What to work on: Repeat every one of the records below word for word, leaving the pictures out.

(Stored items)
┄┄┄┄┄┄

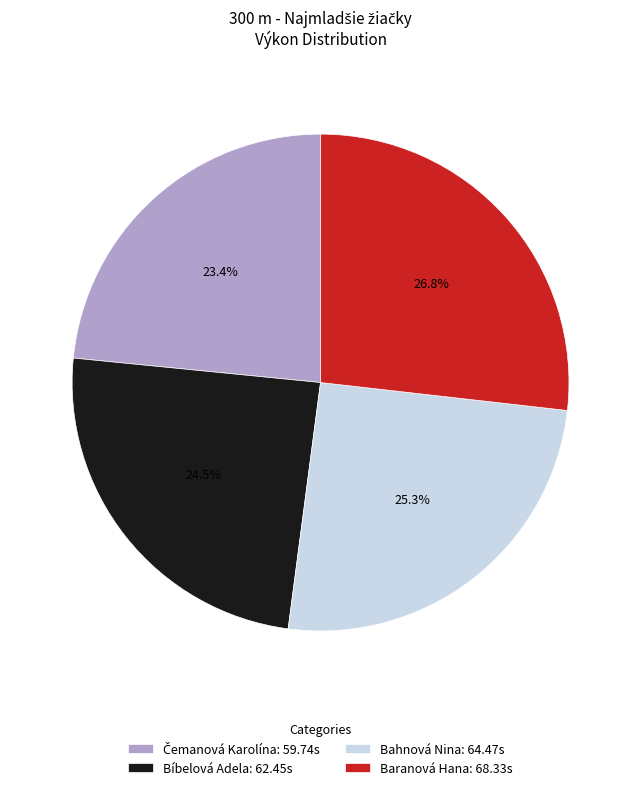

Approximately how many times larger is the value at Bahnová Nina: 64.47s compared to Baranová Hana: 68.33s?

0.9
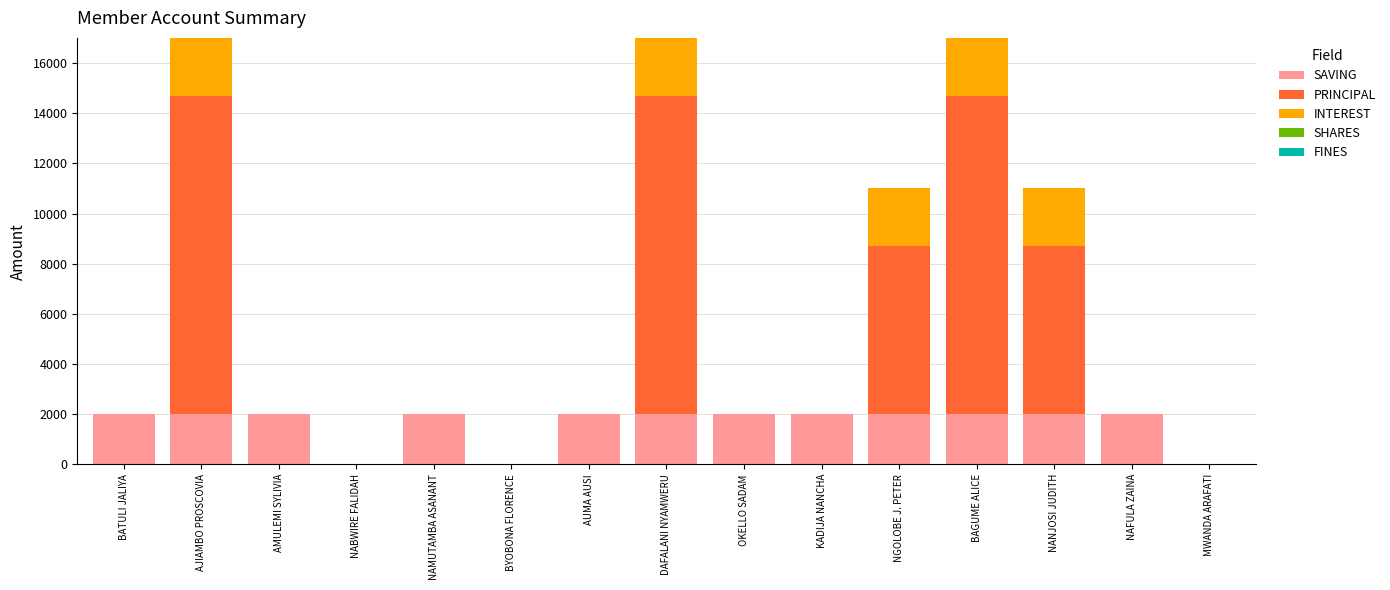

What is the approximate value of SAVING at BAGUME ALICE?

2000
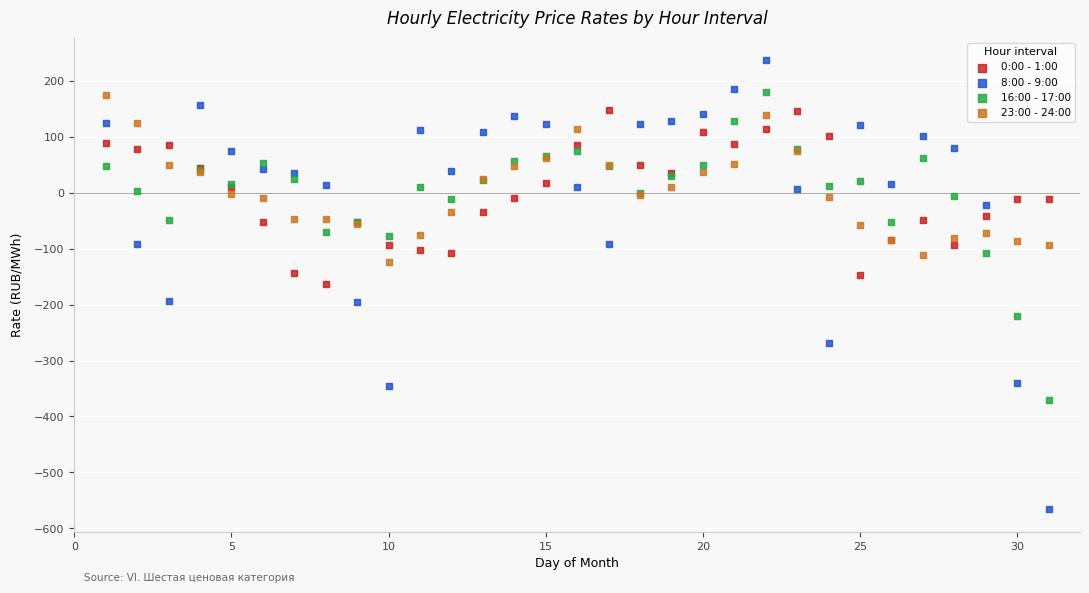

What is the X range (max minus min) for the scatter plot?

30.0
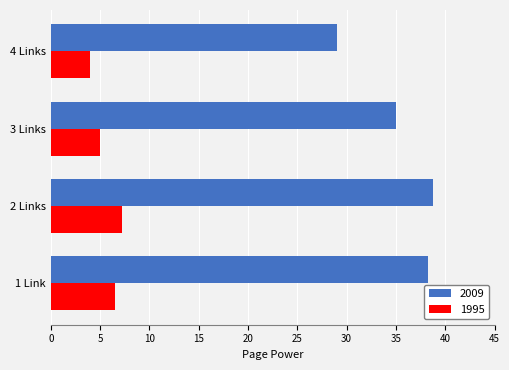

Which series has the largest range (max minus min)?

2009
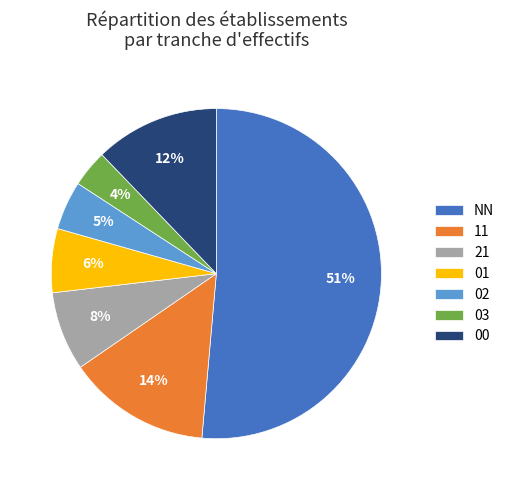

What is the ratio of the value at 02 to the value at 01?

0.8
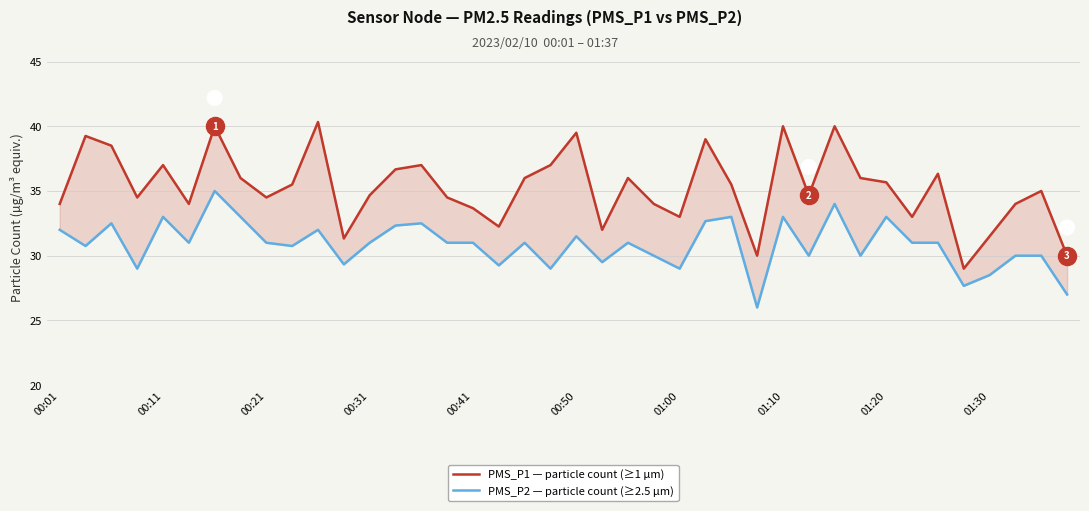

True or false: PMS_P1 — particle count (≥1 µm) has a value of 35.0 at 38.

True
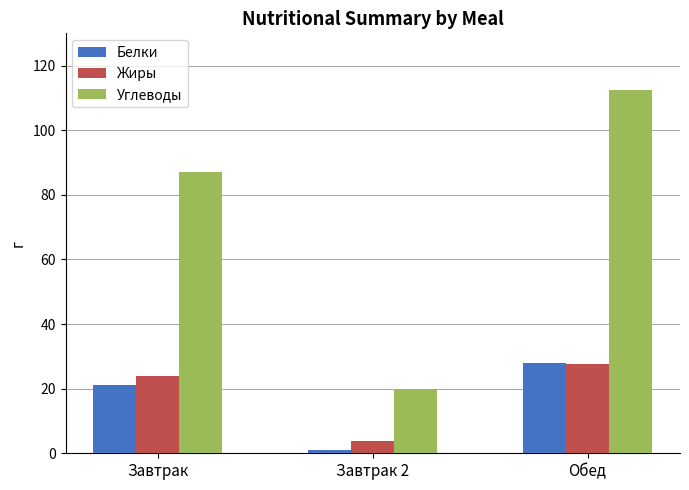

Between Завтрак and Завтрак 2, which series saw the biggest shift?

Углеводы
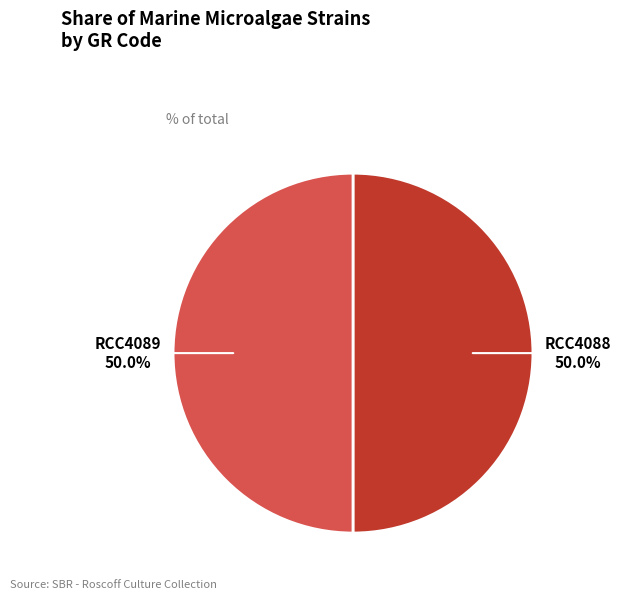

What is the ratio of the value at RCC4088 to the value at RCC4089?

1.0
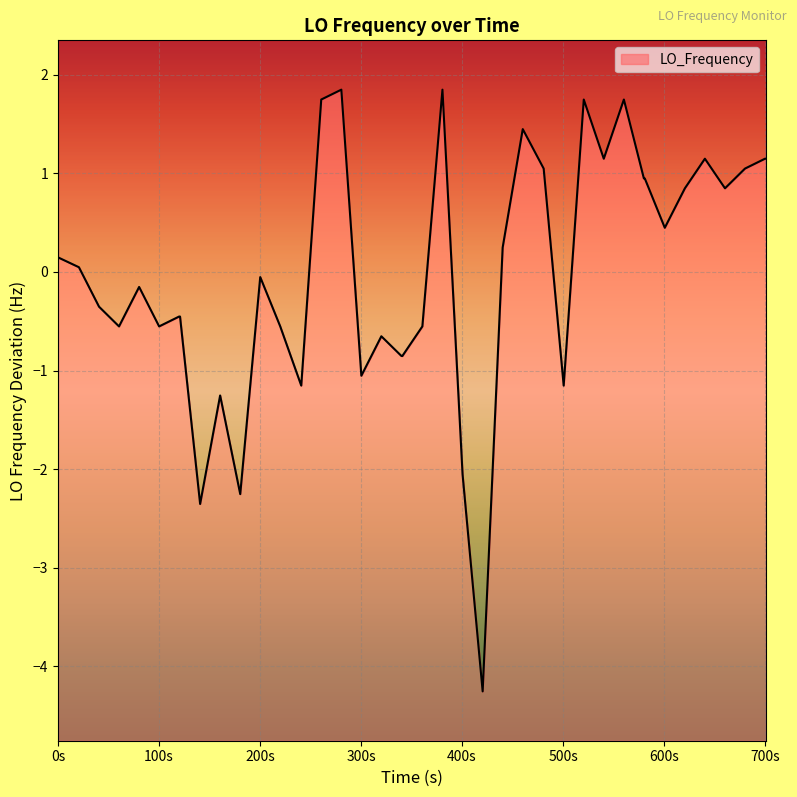

What is the maximum value shown in the chart?

1.8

┄┄┄┄┄┄

Result of this task:
Approximately how many times larger is the value at Bahnová Nina: 64.47s compared to Baranová Hana: 68.33s?

0.9

What is the approximate value of SAVING at BAGUME ALICE?

2000

What is the X range (max minus min) for the scatter plot?

30.0

Which series has the largest range (max minus min)?

2009

What is the ratio of the value at 02 to the value at 01?

0.8

True or false: PMS_P1 — particle count (≥1 µm) has a value of 35.0 at 38.

True

Between Завтрак and Завтрак 2, which series saw the biggest shift?

Углеводы

What is the ratio of the value at RCC4088 to the value at RCC4089?

1.0

What is the maximum value shown in the chart?

1.8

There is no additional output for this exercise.